Banana Nut Muffins

Here’s another exciting variation of my basic muffin recipe, this time using bananas.

I love bananas in baked goods. (No American Pie jokes please.) They make breads or muffins so moist, dense, and delicious. However, there are a few things we must consider.

What parts of a banana might affect baking? It’s moisture, starch, and sugar contents. So, simply dial back on or entirely cut out the relevant ingredients, i.e., all dairy liquids, some of the flour, and some of the sugar.

Also, I made the decision to swap vegetable oil for butter because butter is less “wet” than oil (obviously), especially at room temperature. However, I also wanted to retain moisture in the banana muffins, hence the slightly lower oven temperature.

 

INGREDIENTS

Wet Ingredients:
2 large bananas, the riper the better (roughly 200g when mashed)
125g unsalted butter, softened
150g caster sugar
1 egg
1 tsp vanilla extract

Dry Ingredients:
150g all-purpose flour
2 tsp baking powder
1/4 tsp salt
1/4 tsp cinnamon
100g pecans or walnuts, toasted (if you have time) and chopped

Makes a dozen muffins.

DIRECTIONS

Step 1: Preheat your oven to 190°C (375°F). Line a 12-muffin tin with liners.

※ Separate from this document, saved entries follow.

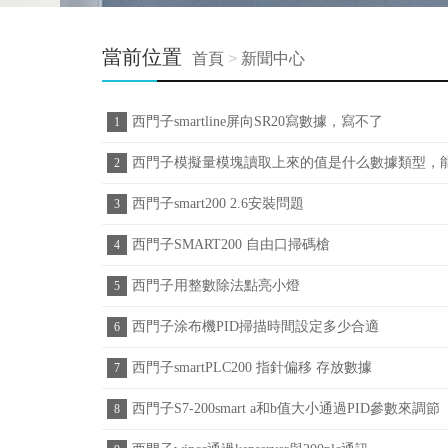
當前位置
首頁
>
新聞中心
西門子smartline屏向SR20寫數據，寫不了
1
西門子模擬量模塊讀取上來的值是什么數據類型，
2
西門子smart200 2.6安裝問題
3
西門子SMART200 自由口掃碼槍
4
西門子用整數除法點亮小燈
5
西門子涂布機PID掃描時間設定多少合適
6
西門子smartPLC200 指針偏移 存放數據
7
西門子S7-200smart a和b值大小通過PID參數來調節
8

Step 2: Mash the bananas with a fork until a pulpy, wet mess. Add the rest of the wet ingredients and mix well to combine. It should look just like someone’s been sick. (It really does!)

Step 3: In another bowl, sift the flour, baking powder, salt, and cinnamon.

Step 4: Add the wet ingredient to the dry and, with a spatula, fold gently to combine. Fold in the chopped nuts. (It’ll still look like sick, just lumpier.)

Step 5: Evenly distribute the batter among the 12 cases. A disher makes this job much easier. Then bake the muffins for 22 minutes. Serve while warm.

 

The best bananas to use in baking are the overripe ones that have plenty of brown spots and without a hint of green. These signs indicate that some of the starch has been converted to sugars, so the banana will be sweeter and less fibrous.